Usually the rip-off accusations are limited to lower brow authors and songwriters, for lack of a better term. McEwan is a a bit of an exception to the rule. Daniel Brown, the definition of low-brow and the author of the Da Vinci Code, has fought off lawsuits from some people who think the notion of Christ as a literal father is their exclusive clever idea. (It is not. No matter what Seth Mnookin tells you.) Despite his earlier victories, more lawsuits have been filed. Meanwhile, David Mamet, god bless him, steals with impunity. “American Buffalo” is essentially an Americanization of “Waiting for Godot.” It is called homage, rather than rip-off. Glengarry Glen Ross blatantly, and artfully, synthesizes two earlier masterpieces, “Death of a Salesman" and the Maysles brother’s documentary “Salesman” into a work that is at least as good as the art that informed it. Sadly, Mamet has begun setting his sights a little lower these days. His new TV show, “The Unit", is an estrogen laced re-tooling of the “A-Team” that suffers from a lack of explosions, nifty building sequences, and most obviously, Mr. T. So far as I know, the Beckett estate, the Maysles brothers and Stephen J. Cannel have not retained attorneys to sue Mamet.
In the McEwan case, he’s somewhat inocculated against a lawsuit because he clearly lacked intent. He cited the woman’s work left, right and center. But this doesn’t stop the shrill haters out there. If it’s any consolation to McEwan, he is in esteemed company. When I was an undergrad a similar controversy arose, claiming Martin Luther King had plagiarized portions of his Ph.d thesis at Boston University. That was my alma mater, so I took a few minutes to check out the thesis. His crime? He forgot to write “ibid” in a few footnotes. It was obviously a copyediting error, but still people got their panties in a twist about it. How much do you need to cite your sources? I mean for Chrissakes, it’s Martin Luther King. I think he gets a mulligan on an ibid or two, don’t you?

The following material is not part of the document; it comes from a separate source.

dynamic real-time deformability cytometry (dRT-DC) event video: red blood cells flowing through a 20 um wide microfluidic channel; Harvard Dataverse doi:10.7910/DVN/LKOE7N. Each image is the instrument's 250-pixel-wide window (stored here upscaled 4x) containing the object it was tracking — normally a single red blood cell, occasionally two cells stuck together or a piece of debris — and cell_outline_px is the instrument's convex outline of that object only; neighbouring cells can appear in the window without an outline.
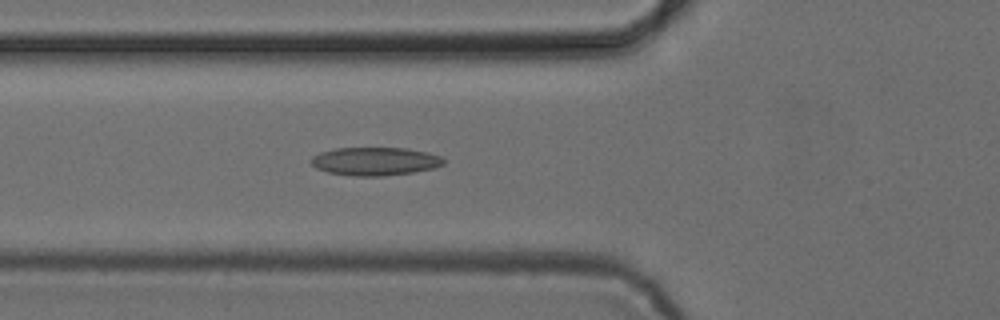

Well ultimately, no. So long as there are Jack Shafers, Seth Mnookins and the biddy brigade from Gawker about, you’ve got to be on your toes.
So what, right? You don’t care. You’re not an author. What does it matter? Well, it does matter. Right now we’re seeing the way it matters in film more than anything. Intellectual property “rights” have run amuck in that art form. If you have the time, check out "Bound By Law" an instructive comic book put out by the Center for the Study of the Public Domain.
Now I know essayists for Slate and Vanity Fair don’t count as legal precedent, but judges are influenced by a lot of factors. And their tendency these days is to err on the side of restriction. How happy are you going to be when songwriters like Yusef Islam, nee Cat Stevens, decide to have another artist’s music pulled from the shelves because it shares a freaking chord progression with a b-side written thirty-five years earlier? Go on, shrug, but the Flaming Lip’s “Fight Song” is ten times the recording that “Father’s and Sons” ever was. And there’s a good chance that a book that “plagiarizes” earlier work will also be an improvement. That’s how art happens.